The British Academy of Film and Television Arts expanded the nominations for director and the acting categories from five to six and introduced changes to voting, membership and campaigning processes after there were no non-white acting nominees in 2020 and all the directing nominees were men.
The 2021 nominations are the most diverse in modern history, with four non-white nominees out of six in each of the acting categories, and four women listed in the best director category, the most ever.
Asked if he thinks it is the changes that led to the diversity of the nominations this year, Marc Samuelson, chair of the Bafta film committee, told the PA news agency: “It’s very difficult to answer that question because every year it depends what films are put in front of you, Bafta doesn’t decide what gets made or distributed.
“But we think we hopefully have nudged it in an interesting direction.
“There is a much broader range of films that have been nominated, no particular film has dominated and I think that is good.
“People have been very discerning about exactly what has been nominated and the phenomenal number of people who have never been nominated before, who found their way through this year, is fantastic
“I think the other thing is the very strong presence of British films, one way or another, is something to really be celebrated and something the industry wanted to see.”
Dame Pippa Harris, deputy chair of Bafta added: “I think one of the big changes that Bafta made was the introduction of a list of films, with each member given 15 films to watch in the first round and they were chosen randomly.
“What it meant was that every single film that was entered, 258 in total, hundreds of members were watching each title and we could guarantee that – while in previous years, there is a ground swell of opinion about the type of movies that are going to win the awards so people gravitate towards those films, they feel they need to watch them – this time we didn’t have any of that.
“And also the pandemic itself was instrumental because it meant that in previous years where big movies have had massive marketing campaigns behind them and every time you stepped out of your front door you saw a poster or turned on the TV there was an ad, the distributors didn’t do that this year.
“People were allowed to make up their own minds and watch a broad range of films and these are the ones they have chosen to recognise.”

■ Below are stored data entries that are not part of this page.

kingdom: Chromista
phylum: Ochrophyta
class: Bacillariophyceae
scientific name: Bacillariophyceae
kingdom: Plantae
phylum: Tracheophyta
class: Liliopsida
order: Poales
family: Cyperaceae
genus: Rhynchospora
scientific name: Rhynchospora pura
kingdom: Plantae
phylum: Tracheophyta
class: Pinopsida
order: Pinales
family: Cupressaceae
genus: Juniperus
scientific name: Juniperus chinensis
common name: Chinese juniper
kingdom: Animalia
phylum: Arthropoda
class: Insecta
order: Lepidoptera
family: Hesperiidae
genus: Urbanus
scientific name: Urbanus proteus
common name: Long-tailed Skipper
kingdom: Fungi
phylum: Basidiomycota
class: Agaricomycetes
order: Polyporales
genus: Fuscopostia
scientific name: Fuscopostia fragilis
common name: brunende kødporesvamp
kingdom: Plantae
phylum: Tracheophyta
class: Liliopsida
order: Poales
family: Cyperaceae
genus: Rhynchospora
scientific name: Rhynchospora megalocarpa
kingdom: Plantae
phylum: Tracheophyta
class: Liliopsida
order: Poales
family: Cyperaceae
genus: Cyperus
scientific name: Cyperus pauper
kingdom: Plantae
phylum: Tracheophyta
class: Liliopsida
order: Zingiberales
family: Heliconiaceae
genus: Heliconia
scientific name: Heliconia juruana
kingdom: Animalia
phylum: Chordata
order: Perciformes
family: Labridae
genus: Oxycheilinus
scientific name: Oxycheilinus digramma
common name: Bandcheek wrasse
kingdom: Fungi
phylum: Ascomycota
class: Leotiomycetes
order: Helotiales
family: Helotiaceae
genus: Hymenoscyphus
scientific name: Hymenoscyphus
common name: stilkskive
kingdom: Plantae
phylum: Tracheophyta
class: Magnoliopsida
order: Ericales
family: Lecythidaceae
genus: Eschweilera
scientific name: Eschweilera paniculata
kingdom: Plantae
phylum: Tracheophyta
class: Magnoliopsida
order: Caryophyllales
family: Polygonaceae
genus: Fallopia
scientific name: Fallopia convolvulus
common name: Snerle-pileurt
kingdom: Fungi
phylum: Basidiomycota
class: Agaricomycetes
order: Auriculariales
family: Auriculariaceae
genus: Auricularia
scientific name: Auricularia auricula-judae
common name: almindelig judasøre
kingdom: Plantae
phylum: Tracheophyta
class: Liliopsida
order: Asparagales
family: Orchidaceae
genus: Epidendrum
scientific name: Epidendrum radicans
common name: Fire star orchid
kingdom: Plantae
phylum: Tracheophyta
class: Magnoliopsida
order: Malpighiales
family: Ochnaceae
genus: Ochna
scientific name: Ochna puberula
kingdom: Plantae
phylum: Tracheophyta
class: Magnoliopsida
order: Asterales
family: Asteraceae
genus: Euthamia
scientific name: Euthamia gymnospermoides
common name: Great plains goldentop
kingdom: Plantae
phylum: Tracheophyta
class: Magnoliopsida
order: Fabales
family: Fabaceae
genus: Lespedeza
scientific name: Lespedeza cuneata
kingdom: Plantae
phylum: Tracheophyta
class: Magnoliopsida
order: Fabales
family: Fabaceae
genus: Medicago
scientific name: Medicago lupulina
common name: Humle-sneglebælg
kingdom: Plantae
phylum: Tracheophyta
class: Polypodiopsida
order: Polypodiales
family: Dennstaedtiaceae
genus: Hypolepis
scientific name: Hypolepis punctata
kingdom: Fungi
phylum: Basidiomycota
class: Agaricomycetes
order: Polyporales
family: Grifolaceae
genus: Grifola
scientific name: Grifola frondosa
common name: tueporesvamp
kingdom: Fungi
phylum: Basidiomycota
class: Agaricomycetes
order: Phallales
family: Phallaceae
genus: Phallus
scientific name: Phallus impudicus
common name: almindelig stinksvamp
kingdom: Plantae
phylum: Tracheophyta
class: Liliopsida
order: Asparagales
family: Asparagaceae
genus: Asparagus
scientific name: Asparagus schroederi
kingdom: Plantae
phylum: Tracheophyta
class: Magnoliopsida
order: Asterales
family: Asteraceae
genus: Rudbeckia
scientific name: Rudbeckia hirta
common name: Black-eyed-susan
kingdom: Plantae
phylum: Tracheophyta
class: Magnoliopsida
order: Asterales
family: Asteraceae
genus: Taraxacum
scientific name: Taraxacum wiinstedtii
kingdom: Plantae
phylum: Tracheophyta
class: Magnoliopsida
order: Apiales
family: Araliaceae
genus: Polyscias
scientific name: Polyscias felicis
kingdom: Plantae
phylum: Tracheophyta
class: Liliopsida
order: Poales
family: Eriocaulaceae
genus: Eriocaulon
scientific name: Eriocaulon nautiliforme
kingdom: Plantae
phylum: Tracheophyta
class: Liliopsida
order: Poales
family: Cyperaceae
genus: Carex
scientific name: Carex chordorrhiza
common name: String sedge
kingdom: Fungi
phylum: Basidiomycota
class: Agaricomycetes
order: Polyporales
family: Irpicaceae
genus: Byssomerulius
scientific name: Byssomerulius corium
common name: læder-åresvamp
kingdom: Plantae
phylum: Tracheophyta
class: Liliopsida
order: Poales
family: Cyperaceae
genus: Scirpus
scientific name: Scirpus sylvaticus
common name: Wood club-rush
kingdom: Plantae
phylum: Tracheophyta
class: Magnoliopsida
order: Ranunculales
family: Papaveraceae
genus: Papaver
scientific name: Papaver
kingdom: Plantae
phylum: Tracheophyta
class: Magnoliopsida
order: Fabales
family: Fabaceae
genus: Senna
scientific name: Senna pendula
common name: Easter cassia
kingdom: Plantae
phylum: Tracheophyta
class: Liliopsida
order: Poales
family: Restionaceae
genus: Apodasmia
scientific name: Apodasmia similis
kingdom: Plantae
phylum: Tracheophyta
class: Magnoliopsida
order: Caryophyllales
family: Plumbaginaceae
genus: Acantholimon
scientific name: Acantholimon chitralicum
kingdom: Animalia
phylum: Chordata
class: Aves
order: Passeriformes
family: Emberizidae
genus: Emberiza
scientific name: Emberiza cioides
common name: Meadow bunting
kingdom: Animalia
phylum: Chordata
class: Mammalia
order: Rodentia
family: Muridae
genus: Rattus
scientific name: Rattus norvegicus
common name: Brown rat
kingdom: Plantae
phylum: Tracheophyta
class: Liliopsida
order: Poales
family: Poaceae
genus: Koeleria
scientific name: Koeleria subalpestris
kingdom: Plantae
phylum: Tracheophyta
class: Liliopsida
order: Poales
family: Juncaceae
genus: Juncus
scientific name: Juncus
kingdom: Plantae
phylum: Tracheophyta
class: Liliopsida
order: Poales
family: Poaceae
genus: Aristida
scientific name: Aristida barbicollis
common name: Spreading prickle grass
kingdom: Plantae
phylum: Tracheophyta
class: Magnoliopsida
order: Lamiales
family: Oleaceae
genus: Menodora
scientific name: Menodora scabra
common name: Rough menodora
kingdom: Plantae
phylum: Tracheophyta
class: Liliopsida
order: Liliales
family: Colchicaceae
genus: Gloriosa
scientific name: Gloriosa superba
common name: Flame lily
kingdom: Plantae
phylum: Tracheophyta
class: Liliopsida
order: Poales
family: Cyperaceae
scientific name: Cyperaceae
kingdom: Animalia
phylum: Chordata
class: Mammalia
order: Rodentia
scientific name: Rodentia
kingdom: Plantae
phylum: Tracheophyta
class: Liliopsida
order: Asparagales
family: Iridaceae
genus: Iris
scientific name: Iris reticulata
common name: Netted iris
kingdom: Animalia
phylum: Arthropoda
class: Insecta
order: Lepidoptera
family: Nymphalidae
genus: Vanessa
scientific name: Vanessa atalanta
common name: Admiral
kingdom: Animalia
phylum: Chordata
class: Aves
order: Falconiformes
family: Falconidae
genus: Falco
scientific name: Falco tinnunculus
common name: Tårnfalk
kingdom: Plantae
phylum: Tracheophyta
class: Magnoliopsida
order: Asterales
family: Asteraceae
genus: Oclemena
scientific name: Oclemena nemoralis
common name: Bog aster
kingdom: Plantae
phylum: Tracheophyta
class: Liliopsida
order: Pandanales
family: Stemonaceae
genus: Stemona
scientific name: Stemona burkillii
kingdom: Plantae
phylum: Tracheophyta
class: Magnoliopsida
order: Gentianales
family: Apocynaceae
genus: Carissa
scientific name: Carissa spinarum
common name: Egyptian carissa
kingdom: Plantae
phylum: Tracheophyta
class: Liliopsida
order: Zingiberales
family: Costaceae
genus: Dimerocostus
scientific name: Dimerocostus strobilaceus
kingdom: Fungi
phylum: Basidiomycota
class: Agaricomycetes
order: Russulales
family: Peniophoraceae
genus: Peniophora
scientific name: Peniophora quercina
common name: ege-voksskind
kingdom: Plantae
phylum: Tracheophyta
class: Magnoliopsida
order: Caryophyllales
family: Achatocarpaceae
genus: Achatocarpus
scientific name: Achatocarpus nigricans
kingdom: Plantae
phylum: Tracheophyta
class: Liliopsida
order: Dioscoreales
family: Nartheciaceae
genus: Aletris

She continued: “Although Bafta has made certain changes, what we didn’t do was introduce any system of quotas.
“When we did the review process, talking to people from under-represented groups, nobody wanted that.
“They didn’t want to feel they were getting a nomination because they were a woman of colour, all they wanted was for their work to be seen and for there to be a level playing field and that is what we have tried to ensure, so there are no quotas in any of these nominations categories at all.”
The EE British Academy Film Awards will take place on April 11.